Slow court decisions, missing mortgage papers and mishandled loan adjustments have delayed many foreclosure actions. At the same time, government agencies repeatedly updated loan modification rules and nullified prior adjustments. In 2010, CBS News reported that “horror stories” of failed mortgage modifications were widespread and banks often rejected homeowners’ applications for nonsensical reasons.
Another problem is that lenders have been very slow to approve short sales, an alternative to foreclosure that allows homes to be sold for less than the inflated loan principal. If a house has a single mortgage, approval frequently takes at least 60 days. Owners with multiple lenders usually wait 17 or more weeks for banks to authorize a selling price, according to the National Association of Realtors.
Because banks often make it impossible for homeowners to escape foreclosure by modifying their loans or initiating short sales, people may have little choice but to stay in their homes and wait. As courts contend with massive numbers of foreclosures involving falsified or missing documents, the statute of limitations draws nearer for many Americans.

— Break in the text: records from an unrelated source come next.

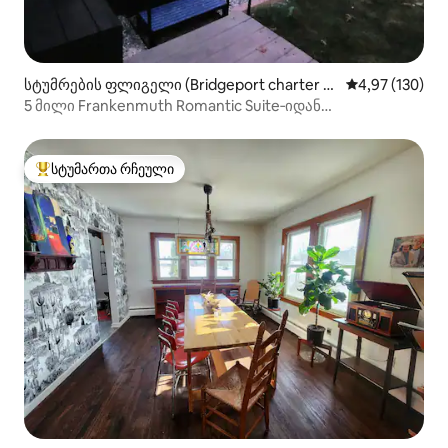
სტუმრების ფლიგელი (Bridgeport charter T
საშუალო შეფა
4,97 (130)
ownship)
5 მილი Frankenmuth Romantic Suite‑იდან
ჰიდრომასაჟიანი აუზით
სტუმართა რჩეული
სტუმართა რჩეული მოწინავე ვარიანტი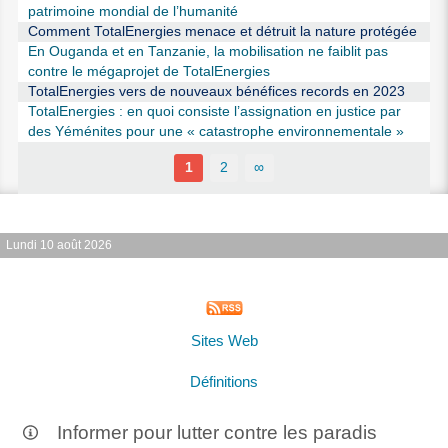
patrimoine mondial de l’humanité
Comment TotalEnergies menace et détruit la nature protégée
En Ouganda et en Tanzanie, la mobilisation ne faiblit pas
contre le mégaprojet de TotalEnergies
TotalEnergies vers de nouveaux bénéfices records en 2023
TotalEnergies : en quoi consiste l’assignation en justice par
des Yéménites pour une « catastrophe environnementale »
1
2
∞
Lundi 10 août 2026
Sites Web
Définitions
Informer pour lutter contre les paradis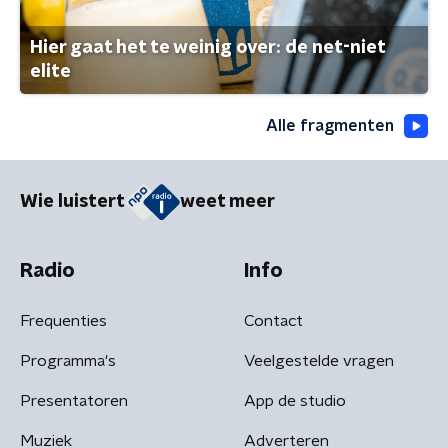
Hier gaat het te weinig over: de net-niet
elite
Alle fragmenten
Wie luistert
weet meer
Radio
Info
Frequenties
Contact
Programma's
Veelgestelde vragen
Presentatoren
App de studio
Muziek
Adverteren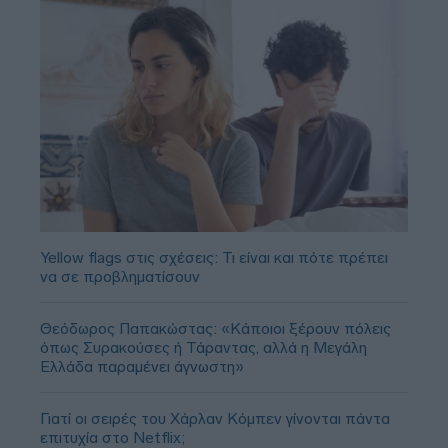
Yellow flags στις σχέσεις: Τι είναι και πότε πρέπει
να σε προβληματίσουν
Θεόδωρος Παπακώστας: «Κάποιοι ξέρουν πόλεις
όπως Συρακούσες ή Τάραντας, αλλά η Μεγάλη
Ελλάδα παραμένει άγνωστη»
Γιατί οι σειρές του Χάρλαν Κόμπεν γίνονται πάντα
επιτυχία στο Netflix;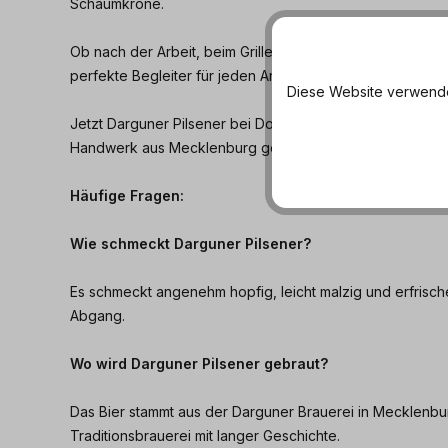
Schaumkrone.
Ob nach der Arbeit, beim Grillen oder in geselliger Runde
perfekte Begleiter für jeden Anlass.
Diese Website verwendet
Jetzt Darguner Pilsener bei Dosenmatrosen.de bestellen 
Handwerk aus Mecklenburg genießen.
Häufige Fragen:
Wie schmeckt Darguner Pilsener?
Es schmeckt angenehm hopfig, leicht malzig und erfrisch
Abgang.
Wo wird Darguner Pilsener gebraut?
Das Bier stammt aus der Darguner Brauerei in Mecklenb
Traditionsbrauerei mit langer Geschichte.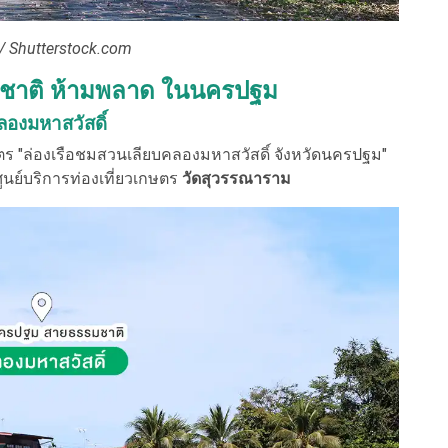
 Shutterstock.com
รรมชาติ ห้ามพลาด ในนครปฐม
ลองมหาสวัสดิ์
ษตร "ล่องเรือชมสวนเลียบคลองมหาสวัสดิ์ จังหวัดนครปฐม"
ูนย์บริการท่องเที่ยวเกษตร
วัดสุวรรณาราม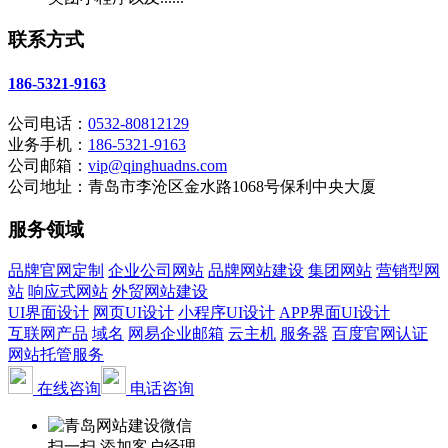
联系方式
186-5321-9163
公司电话：
0532-80812129
业务手机：
186-5321-9163
公司邮箱：
vip@qinghuadns.com
公司地址：青岛市李沧区金水路1068号保利中央大厦
服务领域
品牌官网定制
企业公司网站
品牌网站建设
集团网站
营销型网
站
响应式网站
外贸网站建设
UI界面设计
网页UI设计
小程序UI设计
APP界面UI设计
互联网产品
域名
网易企业邮箱
云主机
服务器
百度官网认证
网站托管服务
在线咨询
电话咨询
扫一扫 添加客户经理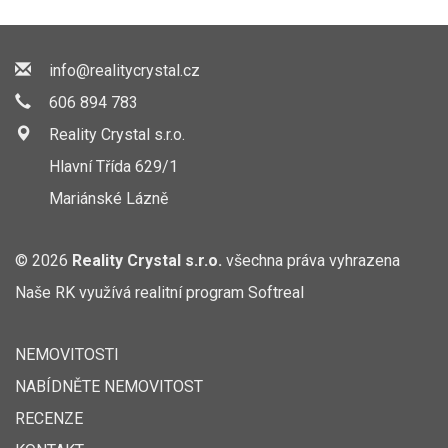
info@realitycrystal.cz
606 894 783
Reality Crystal s.r.o.
Hlavní Třída 629/1
Mariánské Lázně
© 2026
Reality Crystal s.r.o.
všechna práva vyhrazena
Naše RK využívá realitní program
Softreal
NEMOVITOSTI
NABÍDNĚTE NEMOVITOST
RECENZE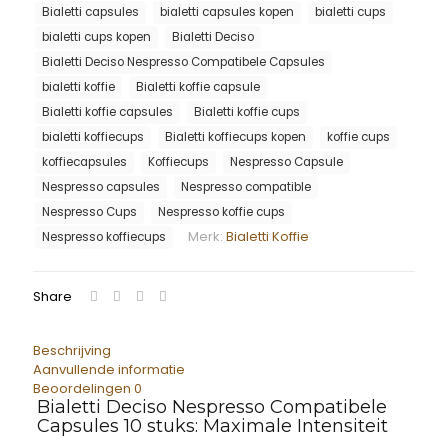
Bialetti capsules
bialetti capsules kopen
bialetti cups
bialetti cups kopen
Bialetti Deciso
Bialetti Deciso Nespresso Compatibele Capsules
bialetti koffie
Bialetti koffie capsule
Bialetti koffie capsules
Bialetti koffie cups
bialetti koffiecups
Bialetti koffiecups kopen
koffie cups
koffiecapsules
Koffiecups
Nespresso Capsule
Nespresso capsules
Nespresso compatible
Nespresso Cups
Nespresso koffie cups
Merk:
Bialetti Koffie
Nespresso koffiecups
Share
Beschrijving
Aanvullende informatie
Beoordelingen
0
Bialetti Deciso Nespresso Compatibele
Capsules 10 stuks: Maximale Intensiteit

It has been estimated that banks may seize about 800,000 more homes before the aftermath of the mortgage debacle comes to an end. This would bring the total associated foreclosures to about 7.5 million. However, this might not happen if homeowners continue benefiting from the statute of limitations. It’s no surprise that lenders are trying to convince judges to interpret these laws in their favor.

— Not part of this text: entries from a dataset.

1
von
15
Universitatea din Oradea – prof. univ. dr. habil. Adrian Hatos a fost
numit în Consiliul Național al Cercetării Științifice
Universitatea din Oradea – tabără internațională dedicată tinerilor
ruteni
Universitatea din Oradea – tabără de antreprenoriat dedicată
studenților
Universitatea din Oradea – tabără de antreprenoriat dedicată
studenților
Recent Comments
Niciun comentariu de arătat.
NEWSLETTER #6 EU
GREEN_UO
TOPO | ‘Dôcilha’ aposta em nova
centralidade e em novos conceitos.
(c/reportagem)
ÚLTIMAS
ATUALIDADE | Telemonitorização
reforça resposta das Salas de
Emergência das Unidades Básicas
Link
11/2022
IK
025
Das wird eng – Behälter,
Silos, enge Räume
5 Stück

Homeowner attorneys say that banks must file foreclosures before the statute of limitations expires. They believe that the clock starts ticking after borrowers don’t make payments for multiple months. On the other hand, lenders assert that the limit doesn’t apply to them because it is extended each month when a mortgage payment isn’t received.

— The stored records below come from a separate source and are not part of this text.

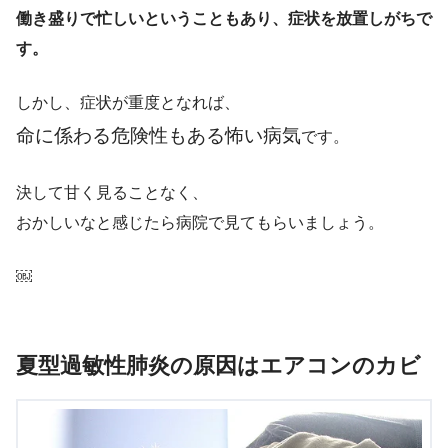
働き盛りで忙しいということもあり、症状を放置しがちで
す。
しかし、症状が重度となれば、
命に係わる危険性もある怖い病気
です。
決して甘く見ることなく、
おかしいなと感じたら病院で見てもらいましょう。
￼
夏型過敏性肺炎の原因はエアコンのカビ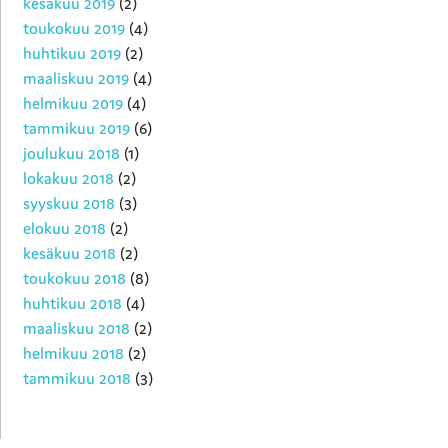
kesäkuu 2019
(2)
toukokuu 2019
(4)
huhtikuu 2019
(2)
maaliskuu 2019
(4)
helmikuu 2019
(4)
tammikuu 2019
(6)
joulukuu 2018
(1)
lokakuu 2018
(2)
syyskuu 2018
(3)
elokuu 2018
(2)
kesäkuu 2018
(2)
toukokuu 2018
(8)
huhtikuu 2018
(4)
maaliskuu 2018
(2)
helmikuu 2018
(2)
tammikuu 2018
(3)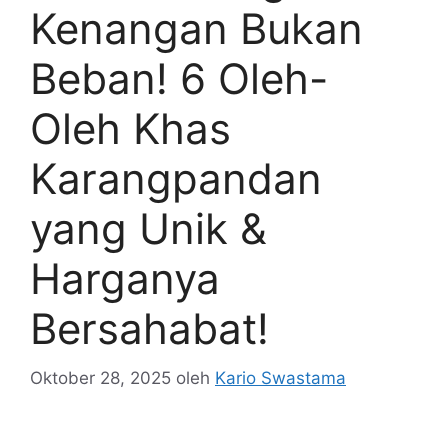
Kenangan Bukan
Beban! 6 Oleh-
Oleh Khas
Karangpandan
yang Unik &
Harganya
Bersahabat!
Oktober 28, 2025
oleh
Kario Swastama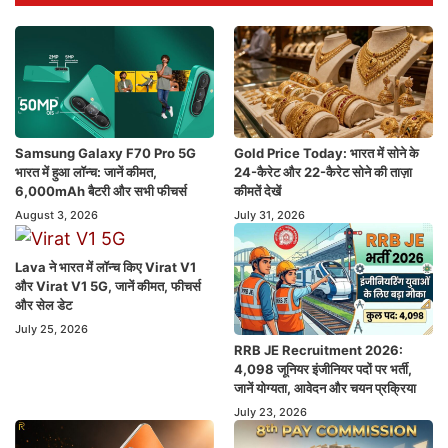
Samsung Galaxy F70 Pro 5G
Gold Price Today: भारत में सोने के
भारत में हुआ लॉन्च: जानें कीमत,
24-कैरेट और 22-कैरेट सोने की ताज़ा
6,000mAh बैटरी और सभी फीचर्स
कीमतें देखें
August 3, 2026
July 31, 2026
Lava ने भारत में लॉन्च किए Virat V1
और Virat V1 5G, जानें कीमत, फीचर्स
और सेल डेट
July 25, 2026
RRB JE Recruitment 2026:
4,098 जूनियर इंजीनियर पदों पर भर्ती,
जानें योग्यता, आवेदन और चयन प्रक्रिया
July 23, 2026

Although the statute can’t end court cases that are currently underway, it may affect refiling. Attorneys working for property owners in Florida have claimed that any court dismissal bars the lender from refiling the foreclosure action more than five years after an owner defaulted. The state supreme court plans to clarify this matter.
Law firms working for the banks caution that financial institutions might scale back lending in Florida if judges uphold the statute of limitations. New York and New Jersey courts are also addressing this issue. Six years after he stopped making payments, a homeowner in Morris County, New Jersey was freed from a burdensome mortgage.
While some people may consider this unfair to the lender, it’s clear that banks played an enormous role in creating the situation and were unwilling to negotiate with many homeowners. Before the “bubble” burst, buyers paid inflated prices that were bolstered by mortgage fraud. Loan servicers like Nationstar rejected requests to modify loan terms or waited until borrowers fell too far behind on their payments.
It’s hard to feel sorry for lenders that have caused so much hardship through corrupt and inept practices. One example of this behavior was revealed in a West Virginia Record news report from October 2013. A homeowner sued Nationstar because it rejected his mortgage payments and repeatedly gave him contradictory instructions that led to foreclosure.
Although many legal battles have yet to be fought, it’s encouraging to discover that statutes of limitations are helping homeowners escape predatory loans. Such limits can be as low as three and as high as 15 years in different parts of the country, according to Nolo.